Artık kendisiyle de için için konuşmaktan yorulmuş, sessizliğine ve donukluğuna sımsıkı sarılmış öylece anlamsızlaştırmıştı gördüğü ve de duyduğu her şeyi. Aslında biri vardı hayatında. Bir zamanlar can eşim dediği biri, ama artık yok!

Yok derken varlığında yok olanlardandı onun eşi.

Yaş aldıkça birbiriyle daha iyi bir iletişimde olması gereken eşler neden birbirinden uzaklaşır ki!

Ne tam manasıyla gidebilirler ne de kaldıklarında huzuru bulabilirler.

Sadece yalnızlıkları ile her saniye hayatı sorgular ve sessizlikleri onları hırçınlaştırır.

Alışkanlık denilen şeye mi hapsolmuşlardı?
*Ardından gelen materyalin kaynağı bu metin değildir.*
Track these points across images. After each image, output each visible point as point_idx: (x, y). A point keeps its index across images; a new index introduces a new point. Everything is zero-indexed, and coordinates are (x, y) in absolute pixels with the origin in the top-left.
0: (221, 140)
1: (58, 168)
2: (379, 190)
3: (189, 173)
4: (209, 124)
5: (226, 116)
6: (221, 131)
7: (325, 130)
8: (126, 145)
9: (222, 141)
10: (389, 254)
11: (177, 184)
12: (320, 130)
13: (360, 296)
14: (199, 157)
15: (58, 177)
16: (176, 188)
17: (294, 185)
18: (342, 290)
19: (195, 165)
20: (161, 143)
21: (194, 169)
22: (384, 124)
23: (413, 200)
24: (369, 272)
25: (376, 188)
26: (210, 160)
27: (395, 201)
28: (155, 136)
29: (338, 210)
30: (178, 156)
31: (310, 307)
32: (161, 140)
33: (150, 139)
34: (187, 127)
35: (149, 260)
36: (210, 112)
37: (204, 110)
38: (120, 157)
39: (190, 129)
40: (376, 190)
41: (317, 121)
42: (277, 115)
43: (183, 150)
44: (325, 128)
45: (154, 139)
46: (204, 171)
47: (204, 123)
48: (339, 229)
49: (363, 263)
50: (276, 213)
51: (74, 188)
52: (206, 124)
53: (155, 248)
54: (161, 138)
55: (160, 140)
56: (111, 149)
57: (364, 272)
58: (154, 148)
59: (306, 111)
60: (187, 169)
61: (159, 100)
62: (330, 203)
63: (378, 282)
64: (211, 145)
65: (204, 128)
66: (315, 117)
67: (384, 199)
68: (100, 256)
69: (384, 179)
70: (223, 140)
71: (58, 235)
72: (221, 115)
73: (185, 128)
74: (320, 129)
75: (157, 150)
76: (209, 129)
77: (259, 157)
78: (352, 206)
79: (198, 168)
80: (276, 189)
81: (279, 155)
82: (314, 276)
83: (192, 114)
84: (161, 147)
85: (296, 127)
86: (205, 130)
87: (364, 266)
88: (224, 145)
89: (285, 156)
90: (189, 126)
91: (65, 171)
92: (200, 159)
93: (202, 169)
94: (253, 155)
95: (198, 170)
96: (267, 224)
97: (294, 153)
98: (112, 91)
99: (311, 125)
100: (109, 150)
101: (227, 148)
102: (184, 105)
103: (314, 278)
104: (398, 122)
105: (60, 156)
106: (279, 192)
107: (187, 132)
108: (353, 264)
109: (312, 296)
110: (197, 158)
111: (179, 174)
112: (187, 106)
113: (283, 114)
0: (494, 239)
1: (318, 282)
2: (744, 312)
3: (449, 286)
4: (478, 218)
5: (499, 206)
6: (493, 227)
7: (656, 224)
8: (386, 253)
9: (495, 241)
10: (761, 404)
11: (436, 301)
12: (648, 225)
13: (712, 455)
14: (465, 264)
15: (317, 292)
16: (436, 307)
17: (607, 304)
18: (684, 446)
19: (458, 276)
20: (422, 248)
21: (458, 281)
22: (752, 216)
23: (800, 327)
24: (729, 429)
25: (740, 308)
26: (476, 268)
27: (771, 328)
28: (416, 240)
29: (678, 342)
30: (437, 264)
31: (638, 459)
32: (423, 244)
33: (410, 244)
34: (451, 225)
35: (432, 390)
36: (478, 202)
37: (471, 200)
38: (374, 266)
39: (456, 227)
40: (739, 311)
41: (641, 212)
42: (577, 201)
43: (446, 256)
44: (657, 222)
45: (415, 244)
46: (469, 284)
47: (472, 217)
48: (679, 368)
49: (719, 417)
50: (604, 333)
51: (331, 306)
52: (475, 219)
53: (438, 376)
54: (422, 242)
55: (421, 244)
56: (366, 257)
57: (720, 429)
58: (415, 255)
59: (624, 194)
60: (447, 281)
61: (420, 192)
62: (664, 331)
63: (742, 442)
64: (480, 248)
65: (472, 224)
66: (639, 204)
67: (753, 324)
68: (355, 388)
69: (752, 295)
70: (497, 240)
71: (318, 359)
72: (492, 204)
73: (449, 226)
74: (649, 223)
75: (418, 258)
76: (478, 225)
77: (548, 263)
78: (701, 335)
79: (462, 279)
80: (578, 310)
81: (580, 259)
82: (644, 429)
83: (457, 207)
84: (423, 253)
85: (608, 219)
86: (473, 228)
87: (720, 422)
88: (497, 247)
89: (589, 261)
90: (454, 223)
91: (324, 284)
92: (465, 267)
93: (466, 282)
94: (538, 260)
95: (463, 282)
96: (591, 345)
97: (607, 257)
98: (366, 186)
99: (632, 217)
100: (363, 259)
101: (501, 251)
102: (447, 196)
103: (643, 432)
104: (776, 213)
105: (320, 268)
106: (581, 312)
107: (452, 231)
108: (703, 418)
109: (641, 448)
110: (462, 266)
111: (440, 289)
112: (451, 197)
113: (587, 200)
Mümkün olanı neden mümkünsüzleştirir ki insanoğlu?

Yalnızlık arada bir sen tercih edersen lezzetli ve keyiflidir, eğer yalnızlığa esir bırakılırsan, aksine tehlikeye her türlü tehlikeye maruz kalabilir yada bırakabilirsin! Belli bir zamanı geride bırakırken duyguları neden geride bırakıyoruz, neden unutuyoruz emeklerimizi? Neden başka arayışlarda oluyoruz?

Sorarım çoğu zaman kendime ve etrafıma; ne arıyorsun ki sen?

Eskiden ağır gelmeyenler, gözüne batmayanlar neden şimdiki zamanda seni tırmalıyor?

Ne değişti?

Sen mi, eşin mi,hayat mı?

Her geçen gün ileriye gidiyor bedenimiz ruhumuz elbetteki değişimler olarak, bunun adı arayış olmamalı! Birbirini yoksayma hiç olmamalı!

Bunların hepsi olmuş olabilir fakat adı evlilik ise zamanın getirdiklerini helalinle paylaşıp geleceğine duygusal yatırımını yapmalısın. Bugünün yarınını asla unutmamalısın!

Çift kişilik banklarda bugün tek kişi oturuyorsan kendine bir iyilik yap ve düşün; olmak istediğin yer orası mı?

Neden oradasın?

Bunların cevapları doğrultusunda alacağın kararlarına da tutun,yalnızlığını sen tercih etmiş ol ve mutlu ol!